Early D&D hacks used all of these to one degree or another. And so back in 1978 you could be playing D&D and have the optimal tactics to be that the fighters made a loose skirmish line and spread their attacks against the enemies in the front to keep the enemy from being able to surround you while the archers and mages fired at enemies behind the line in order to minimize friendly fire.

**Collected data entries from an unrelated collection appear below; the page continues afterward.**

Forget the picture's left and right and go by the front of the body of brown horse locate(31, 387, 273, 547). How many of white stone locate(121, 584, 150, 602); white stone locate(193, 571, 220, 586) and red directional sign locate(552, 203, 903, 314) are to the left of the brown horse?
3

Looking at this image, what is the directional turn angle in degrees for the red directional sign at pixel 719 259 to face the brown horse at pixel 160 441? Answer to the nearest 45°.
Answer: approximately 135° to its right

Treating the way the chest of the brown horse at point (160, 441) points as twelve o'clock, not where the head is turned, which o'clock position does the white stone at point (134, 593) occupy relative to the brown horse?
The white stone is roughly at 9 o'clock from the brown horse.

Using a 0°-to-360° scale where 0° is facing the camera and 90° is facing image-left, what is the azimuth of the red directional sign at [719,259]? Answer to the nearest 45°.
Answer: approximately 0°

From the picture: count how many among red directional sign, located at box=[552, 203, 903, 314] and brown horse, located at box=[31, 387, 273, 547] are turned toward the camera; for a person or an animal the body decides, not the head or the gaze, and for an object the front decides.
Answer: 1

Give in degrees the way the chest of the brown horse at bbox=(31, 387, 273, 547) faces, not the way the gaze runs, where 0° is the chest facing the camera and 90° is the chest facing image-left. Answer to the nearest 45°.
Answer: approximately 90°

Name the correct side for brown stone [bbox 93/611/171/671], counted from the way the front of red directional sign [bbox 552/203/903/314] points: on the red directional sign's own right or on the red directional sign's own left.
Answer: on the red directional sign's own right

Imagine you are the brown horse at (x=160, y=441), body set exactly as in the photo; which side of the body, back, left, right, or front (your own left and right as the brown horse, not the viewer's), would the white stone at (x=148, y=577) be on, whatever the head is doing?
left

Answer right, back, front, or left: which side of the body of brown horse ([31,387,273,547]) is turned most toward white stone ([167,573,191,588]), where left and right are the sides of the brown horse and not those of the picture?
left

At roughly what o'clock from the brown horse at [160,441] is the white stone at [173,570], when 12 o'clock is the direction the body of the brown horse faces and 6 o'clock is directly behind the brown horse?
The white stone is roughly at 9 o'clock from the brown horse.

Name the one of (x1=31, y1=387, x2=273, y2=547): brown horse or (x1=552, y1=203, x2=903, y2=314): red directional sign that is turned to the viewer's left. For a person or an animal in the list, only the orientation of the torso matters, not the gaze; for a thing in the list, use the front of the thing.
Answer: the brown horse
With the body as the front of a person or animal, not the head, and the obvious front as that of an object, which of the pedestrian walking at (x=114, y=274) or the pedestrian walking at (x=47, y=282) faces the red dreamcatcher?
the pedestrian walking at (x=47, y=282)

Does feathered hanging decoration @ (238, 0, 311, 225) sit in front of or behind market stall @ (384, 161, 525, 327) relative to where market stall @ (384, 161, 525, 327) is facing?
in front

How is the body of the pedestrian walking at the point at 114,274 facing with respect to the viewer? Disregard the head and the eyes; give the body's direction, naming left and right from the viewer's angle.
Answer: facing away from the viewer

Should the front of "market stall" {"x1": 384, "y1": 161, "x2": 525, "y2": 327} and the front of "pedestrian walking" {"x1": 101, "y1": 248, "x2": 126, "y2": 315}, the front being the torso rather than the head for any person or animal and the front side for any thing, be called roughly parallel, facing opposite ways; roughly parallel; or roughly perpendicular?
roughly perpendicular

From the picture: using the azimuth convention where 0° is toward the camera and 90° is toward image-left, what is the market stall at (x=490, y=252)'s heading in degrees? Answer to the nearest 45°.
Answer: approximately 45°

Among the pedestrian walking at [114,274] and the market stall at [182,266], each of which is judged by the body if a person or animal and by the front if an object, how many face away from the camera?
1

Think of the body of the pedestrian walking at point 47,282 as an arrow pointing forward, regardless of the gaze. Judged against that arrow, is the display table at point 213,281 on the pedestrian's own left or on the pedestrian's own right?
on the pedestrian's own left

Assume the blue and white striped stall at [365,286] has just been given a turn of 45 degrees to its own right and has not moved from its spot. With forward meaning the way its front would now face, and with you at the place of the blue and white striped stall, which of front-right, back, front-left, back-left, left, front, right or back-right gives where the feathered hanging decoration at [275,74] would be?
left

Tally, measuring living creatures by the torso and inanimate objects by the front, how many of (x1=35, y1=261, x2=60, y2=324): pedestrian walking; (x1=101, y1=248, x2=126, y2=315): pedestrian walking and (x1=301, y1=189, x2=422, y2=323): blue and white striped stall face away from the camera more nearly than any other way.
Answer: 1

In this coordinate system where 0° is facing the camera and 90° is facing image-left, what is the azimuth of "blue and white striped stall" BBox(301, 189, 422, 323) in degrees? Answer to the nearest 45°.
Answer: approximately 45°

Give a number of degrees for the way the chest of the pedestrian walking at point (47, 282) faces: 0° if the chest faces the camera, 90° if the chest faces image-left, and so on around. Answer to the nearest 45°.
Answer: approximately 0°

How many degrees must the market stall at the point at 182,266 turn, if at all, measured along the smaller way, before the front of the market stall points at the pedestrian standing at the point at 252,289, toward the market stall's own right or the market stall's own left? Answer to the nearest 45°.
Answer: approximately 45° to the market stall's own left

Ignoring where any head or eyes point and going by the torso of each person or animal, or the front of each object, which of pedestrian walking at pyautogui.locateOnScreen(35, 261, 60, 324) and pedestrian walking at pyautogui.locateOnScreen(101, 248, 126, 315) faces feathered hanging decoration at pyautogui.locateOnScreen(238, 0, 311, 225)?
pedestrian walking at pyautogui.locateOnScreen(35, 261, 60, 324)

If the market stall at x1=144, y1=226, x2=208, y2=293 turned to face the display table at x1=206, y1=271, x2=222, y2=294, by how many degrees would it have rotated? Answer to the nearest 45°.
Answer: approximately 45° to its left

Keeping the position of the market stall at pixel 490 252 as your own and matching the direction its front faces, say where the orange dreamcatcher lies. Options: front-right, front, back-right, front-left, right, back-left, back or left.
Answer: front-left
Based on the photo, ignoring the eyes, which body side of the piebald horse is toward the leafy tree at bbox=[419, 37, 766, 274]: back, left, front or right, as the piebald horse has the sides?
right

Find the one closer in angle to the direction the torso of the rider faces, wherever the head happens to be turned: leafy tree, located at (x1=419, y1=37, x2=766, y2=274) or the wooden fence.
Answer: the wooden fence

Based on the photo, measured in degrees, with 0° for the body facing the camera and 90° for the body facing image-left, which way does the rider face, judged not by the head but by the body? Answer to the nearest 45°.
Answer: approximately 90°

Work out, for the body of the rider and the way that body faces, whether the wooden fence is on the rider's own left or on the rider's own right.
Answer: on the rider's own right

Ideally, you'd want to balance the incentives such that it would be situational whether you wanted to focus fire or spread attacks so that there would be meaningful tactical choices that players could take. So having a balance of rules that encourage ganging up (eg.: flanking bonuses, critical existence failure, regeneration) and rules that encourage splitting attacks (eg.: spell failure, firing into melee penalties, threatened areas) would be what you wanted. It is of course entirely subjective where you want the default to land, which is why people are still having game design discussions.

-Username17
Rejakor
Master
Posts: 199
Joined: Sun Jun 07, 2009 6:25 pm
Location: Like Wales, but New and South

Post by Rejakor »

Here is an example of high-granularity low-complexity nation simulator.

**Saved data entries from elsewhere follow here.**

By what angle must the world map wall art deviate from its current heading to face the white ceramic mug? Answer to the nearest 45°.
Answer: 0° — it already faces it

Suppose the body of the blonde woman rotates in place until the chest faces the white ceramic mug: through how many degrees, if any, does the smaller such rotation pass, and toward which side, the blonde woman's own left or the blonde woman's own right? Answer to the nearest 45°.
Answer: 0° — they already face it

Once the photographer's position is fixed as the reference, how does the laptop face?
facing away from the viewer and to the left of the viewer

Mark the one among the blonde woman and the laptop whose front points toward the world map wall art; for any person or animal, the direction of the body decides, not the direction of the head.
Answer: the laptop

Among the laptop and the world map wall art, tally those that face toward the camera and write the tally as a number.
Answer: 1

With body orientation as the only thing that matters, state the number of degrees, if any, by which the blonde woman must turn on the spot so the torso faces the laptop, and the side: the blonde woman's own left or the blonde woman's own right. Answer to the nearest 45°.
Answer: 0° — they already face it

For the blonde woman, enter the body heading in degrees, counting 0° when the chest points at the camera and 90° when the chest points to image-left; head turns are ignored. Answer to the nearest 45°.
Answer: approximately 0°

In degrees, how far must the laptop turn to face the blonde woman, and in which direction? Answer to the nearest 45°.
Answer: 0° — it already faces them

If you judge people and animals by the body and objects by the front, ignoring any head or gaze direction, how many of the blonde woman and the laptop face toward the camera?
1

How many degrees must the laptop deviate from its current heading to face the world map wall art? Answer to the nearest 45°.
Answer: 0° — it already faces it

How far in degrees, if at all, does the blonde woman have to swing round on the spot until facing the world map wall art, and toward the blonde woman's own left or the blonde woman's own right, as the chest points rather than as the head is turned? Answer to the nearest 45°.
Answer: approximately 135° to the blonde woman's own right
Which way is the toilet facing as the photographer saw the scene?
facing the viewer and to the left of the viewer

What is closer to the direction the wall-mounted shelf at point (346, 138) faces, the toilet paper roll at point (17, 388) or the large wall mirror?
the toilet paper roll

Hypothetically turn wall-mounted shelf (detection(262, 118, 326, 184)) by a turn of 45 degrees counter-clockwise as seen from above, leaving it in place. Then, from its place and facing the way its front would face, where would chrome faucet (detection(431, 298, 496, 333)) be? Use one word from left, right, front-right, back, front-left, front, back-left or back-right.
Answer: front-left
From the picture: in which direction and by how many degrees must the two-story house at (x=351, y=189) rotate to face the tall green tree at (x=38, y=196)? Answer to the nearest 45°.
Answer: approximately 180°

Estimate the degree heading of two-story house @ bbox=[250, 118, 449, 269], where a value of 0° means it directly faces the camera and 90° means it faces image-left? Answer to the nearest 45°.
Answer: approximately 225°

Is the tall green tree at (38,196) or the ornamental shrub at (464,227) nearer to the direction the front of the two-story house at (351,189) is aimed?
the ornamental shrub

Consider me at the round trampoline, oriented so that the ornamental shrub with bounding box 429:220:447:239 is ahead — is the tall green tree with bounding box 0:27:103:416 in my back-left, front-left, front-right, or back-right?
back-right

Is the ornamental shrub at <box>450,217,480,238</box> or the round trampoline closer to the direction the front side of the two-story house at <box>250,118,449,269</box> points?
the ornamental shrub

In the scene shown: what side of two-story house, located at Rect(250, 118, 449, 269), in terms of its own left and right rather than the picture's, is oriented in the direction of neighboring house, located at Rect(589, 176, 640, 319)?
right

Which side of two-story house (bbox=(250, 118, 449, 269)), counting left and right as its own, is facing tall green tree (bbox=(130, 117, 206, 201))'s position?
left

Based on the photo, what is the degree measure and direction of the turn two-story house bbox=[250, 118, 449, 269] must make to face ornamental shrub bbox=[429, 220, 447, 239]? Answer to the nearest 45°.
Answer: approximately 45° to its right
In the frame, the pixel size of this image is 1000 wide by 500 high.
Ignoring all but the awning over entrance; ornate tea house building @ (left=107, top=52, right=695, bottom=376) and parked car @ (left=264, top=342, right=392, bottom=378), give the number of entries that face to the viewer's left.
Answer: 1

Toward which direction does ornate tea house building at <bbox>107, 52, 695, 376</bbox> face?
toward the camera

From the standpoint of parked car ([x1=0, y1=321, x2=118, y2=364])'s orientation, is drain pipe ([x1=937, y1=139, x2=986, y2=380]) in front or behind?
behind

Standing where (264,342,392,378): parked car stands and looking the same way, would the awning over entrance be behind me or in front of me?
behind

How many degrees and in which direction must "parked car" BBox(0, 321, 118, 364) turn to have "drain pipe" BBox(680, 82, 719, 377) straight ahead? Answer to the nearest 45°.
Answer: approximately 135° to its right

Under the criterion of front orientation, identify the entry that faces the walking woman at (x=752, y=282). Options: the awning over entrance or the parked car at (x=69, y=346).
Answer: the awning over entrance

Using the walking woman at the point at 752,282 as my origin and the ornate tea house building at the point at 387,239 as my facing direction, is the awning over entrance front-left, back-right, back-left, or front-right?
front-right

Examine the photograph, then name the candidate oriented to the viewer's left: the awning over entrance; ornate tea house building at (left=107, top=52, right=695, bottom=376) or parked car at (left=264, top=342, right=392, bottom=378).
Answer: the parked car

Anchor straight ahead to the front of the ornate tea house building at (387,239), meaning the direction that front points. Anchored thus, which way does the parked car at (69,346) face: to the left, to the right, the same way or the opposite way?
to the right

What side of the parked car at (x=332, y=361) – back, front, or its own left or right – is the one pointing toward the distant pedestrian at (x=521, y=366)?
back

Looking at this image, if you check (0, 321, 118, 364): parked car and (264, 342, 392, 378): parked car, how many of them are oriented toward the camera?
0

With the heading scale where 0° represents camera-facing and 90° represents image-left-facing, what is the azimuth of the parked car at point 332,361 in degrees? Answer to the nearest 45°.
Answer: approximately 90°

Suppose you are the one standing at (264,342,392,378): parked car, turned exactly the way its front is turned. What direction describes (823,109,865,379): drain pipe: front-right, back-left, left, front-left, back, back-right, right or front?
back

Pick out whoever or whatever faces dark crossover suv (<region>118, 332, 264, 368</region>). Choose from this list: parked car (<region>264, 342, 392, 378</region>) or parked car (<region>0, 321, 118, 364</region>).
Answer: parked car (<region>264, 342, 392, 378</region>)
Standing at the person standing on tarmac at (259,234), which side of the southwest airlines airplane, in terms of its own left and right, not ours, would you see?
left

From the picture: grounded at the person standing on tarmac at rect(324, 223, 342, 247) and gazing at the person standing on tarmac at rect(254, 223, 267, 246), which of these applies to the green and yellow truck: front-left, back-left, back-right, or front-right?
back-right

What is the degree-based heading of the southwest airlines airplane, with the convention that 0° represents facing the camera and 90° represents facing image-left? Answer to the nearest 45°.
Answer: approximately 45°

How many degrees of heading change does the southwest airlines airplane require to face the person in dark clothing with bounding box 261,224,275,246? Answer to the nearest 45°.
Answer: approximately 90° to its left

That's a mythweavers game archive dump. Read each of the nation threads/the rule threads to understand the basics.

It's one guy's codification and write-up of a set of emergent rules for games of this type run on 4chan's chaotic 'quest threads'. It requires a lot of GM overhead and is nearly entirely call-based - the rules and dice mechanic are lightweight and not explicit - I believe it was a d10 +/-2 (based on workability of plan) with greater modifiers making it either automatic success, or impossible without further resources, and the d10 determined both degree of success/failure and success/failure, as well as amount and degree of 'complications' - the system relies on complications being implicit to nearly any action, and necessitating further action, as well as occurring on their own and needing to be dealt with.

It's leagues ahead of any other rule system or product i've found for running any sort of nation/community/group. The combination of a simple die system, degrees of success/failure, and GM fleshing out results explicitly as well as deciding what is and isn't possible according to a real-world yardstick is effectively a framework for good GM judgement calls.

If you want to have a game of this type, i'd recommend finding or creating something along these lines and bolting it onto a game like dnd or [you are adventurers] game of your choice. There is no printed game that does both at all, and none that really do community management in any meaningful sense.